White mold, caused by Sclerotinia sclerotiorum (Lib.) De Bary, is a serious fungal disease that negatively affects production of common bean (Phaseolus vulgaris L.). Resistance to white mold in common bean is complexly inherited and comprised of physiological resistance and avoidance mechanisms. The objectives of this research were to discover quantitative trait loci (QTL) conferring resistance to white mold in navy beans, to determine if a multitrait bulking strategy was an efficient approach for locating QTL conferring resistance to white mold, and to identify agronomic traits associated with QTL for white mold avoidance in the field. A 98 F3-derived Bunsi/Newport population was evaluated in three environments for resistance to white mold and agronomic traits. A 28 recombinant inbred line population derived from a Huron/Newport cross was evaluated for the resistance and yield in four environments and was used to confirm marker associations. Marker BC20.1800 on B2 was associated with disease severity index (DSI) (12%) across environments, and was confirmed in the second population.

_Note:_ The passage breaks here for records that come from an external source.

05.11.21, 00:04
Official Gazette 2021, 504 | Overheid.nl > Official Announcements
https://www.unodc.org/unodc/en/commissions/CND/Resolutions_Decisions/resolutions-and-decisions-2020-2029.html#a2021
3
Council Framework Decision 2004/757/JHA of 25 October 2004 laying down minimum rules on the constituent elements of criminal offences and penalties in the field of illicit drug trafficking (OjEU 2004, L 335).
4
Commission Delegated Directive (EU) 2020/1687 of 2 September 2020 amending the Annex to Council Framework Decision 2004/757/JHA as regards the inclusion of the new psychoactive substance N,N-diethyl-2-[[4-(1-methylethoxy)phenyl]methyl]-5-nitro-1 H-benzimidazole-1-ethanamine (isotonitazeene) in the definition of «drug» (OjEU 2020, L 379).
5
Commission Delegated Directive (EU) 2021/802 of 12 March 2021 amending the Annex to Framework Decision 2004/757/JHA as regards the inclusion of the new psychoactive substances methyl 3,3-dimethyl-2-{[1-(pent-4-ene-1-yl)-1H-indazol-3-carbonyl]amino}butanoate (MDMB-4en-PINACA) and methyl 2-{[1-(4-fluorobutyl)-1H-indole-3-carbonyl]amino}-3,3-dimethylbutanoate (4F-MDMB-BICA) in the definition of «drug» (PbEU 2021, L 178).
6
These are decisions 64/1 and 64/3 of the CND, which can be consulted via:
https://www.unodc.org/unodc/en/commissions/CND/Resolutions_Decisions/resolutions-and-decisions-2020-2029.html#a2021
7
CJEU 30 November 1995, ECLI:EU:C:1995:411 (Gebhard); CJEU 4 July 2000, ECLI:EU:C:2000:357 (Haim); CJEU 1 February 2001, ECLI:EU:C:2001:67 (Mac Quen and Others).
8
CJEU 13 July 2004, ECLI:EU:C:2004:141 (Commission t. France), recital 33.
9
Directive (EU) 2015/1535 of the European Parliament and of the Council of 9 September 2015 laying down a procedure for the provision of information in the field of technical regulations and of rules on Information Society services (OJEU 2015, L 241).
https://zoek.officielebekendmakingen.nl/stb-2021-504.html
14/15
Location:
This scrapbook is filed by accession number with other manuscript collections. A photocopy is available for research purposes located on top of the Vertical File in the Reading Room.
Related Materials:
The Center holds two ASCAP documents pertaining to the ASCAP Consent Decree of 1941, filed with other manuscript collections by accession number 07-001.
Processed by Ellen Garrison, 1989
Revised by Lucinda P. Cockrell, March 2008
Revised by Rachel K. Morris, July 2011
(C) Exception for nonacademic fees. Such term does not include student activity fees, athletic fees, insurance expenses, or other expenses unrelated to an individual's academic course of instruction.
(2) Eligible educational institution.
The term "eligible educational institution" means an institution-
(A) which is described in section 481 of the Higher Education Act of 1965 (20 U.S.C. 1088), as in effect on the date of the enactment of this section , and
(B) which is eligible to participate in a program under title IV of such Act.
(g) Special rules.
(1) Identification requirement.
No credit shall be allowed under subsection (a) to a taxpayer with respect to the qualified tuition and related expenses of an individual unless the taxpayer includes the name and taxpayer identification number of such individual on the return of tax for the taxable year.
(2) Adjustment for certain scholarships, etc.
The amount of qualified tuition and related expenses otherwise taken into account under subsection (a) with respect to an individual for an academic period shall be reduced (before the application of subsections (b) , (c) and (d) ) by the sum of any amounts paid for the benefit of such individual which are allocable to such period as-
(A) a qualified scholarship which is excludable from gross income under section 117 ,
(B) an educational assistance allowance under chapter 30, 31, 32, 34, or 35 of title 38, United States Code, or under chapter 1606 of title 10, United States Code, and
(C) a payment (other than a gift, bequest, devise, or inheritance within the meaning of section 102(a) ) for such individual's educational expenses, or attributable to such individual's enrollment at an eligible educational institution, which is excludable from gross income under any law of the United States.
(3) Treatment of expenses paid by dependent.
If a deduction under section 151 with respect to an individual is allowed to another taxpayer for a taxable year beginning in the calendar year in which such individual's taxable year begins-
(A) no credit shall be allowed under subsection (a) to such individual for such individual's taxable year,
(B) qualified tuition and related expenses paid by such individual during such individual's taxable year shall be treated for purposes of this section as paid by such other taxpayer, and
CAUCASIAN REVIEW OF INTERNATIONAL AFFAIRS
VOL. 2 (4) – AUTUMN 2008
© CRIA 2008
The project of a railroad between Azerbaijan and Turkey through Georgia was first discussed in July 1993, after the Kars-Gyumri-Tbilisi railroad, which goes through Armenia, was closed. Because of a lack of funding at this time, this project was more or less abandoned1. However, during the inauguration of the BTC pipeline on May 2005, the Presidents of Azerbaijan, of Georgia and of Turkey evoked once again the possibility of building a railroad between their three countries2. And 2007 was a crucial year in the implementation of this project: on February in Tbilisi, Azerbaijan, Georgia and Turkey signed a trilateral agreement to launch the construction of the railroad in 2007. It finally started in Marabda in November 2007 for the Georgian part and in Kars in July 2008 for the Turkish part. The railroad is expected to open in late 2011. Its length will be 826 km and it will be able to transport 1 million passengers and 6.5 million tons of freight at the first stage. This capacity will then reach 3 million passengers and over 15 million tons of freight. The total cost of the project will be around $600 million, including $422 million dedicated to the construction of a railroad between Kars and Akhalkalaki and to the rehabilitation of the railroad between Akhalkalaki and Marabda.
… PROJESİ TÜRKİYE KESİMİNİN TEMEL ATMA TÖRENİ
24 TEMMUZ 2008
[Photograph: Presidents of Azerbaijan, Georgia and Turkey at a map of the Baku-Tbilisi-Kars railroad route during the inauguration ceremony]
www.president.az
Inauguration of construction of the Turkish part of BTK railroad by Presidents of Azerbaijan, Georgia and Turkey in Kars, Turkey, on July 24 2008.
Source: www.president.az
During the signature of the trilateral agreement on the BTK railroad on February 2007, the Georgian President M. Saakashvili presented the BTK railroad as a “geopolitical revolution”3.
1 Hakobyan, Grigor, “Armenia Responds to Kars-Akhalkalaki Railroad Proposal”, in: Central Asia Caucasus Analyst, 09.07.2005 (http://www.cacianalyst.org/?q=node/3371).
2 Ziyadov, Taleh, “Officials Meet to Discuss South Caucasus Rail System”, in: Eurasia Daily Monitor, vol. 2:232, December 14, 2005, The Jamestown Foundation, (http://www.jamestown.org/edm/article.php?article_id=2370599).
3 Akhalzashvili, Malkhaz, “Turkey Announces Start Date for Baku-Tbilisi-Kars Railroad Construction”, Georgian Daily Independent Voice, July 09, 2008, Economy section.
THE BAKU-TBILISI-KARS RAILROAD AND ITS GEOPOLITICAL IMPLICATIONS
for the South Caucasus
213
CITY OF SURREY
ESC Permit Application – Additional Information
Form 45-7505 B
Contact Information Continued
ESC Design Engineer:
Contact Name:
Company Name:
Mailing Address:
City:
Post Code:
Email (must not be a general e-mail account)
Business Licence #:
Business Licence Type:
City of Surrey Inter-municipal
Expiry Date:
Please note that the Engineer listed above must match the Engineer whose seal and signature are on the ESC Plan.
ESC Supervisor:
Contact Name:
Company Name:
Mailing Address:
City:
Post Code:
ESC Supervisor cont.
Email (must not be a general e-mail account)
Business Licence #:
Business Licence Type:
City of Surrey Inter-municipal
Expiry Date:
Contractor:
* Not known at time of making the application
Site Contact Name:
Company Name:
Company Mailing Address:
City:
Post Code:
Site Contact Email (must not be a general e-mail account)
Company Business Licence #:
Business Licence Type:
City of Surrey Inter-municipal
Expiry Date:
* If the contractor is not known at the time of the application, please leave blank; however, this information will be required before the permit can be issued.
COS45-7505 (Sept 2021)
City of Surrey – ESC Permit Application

Markers linked to QTL were also detected on B7 for DSI (17%), resistance to oxalate (16%), yield (37%), as well as days to flowering (14%), branching pattern (9%), lodging (9%) and seed size (20%). Growth habit unexpectedly mapped to B7, and represents a novel source of determinacy in navy bean. Multiple-trait bulking based on low DSI, high yield, and 40 to 45 d to flowering versus high DSI, low yield, and 40 to 45 d to flowering effectively identified more markers linked to QTL for resistance to white mold than did bulks based on low and high DSI alone. Selection based on QTL that confer resistance to white mold, such as the Bunsi-derived QTL located on B2 and B7 of the bean genome, combined with certain desirable agronomic traits offers the opportunity to develop resistant cultivars and improve our understanding of resistance to white mold in common bean.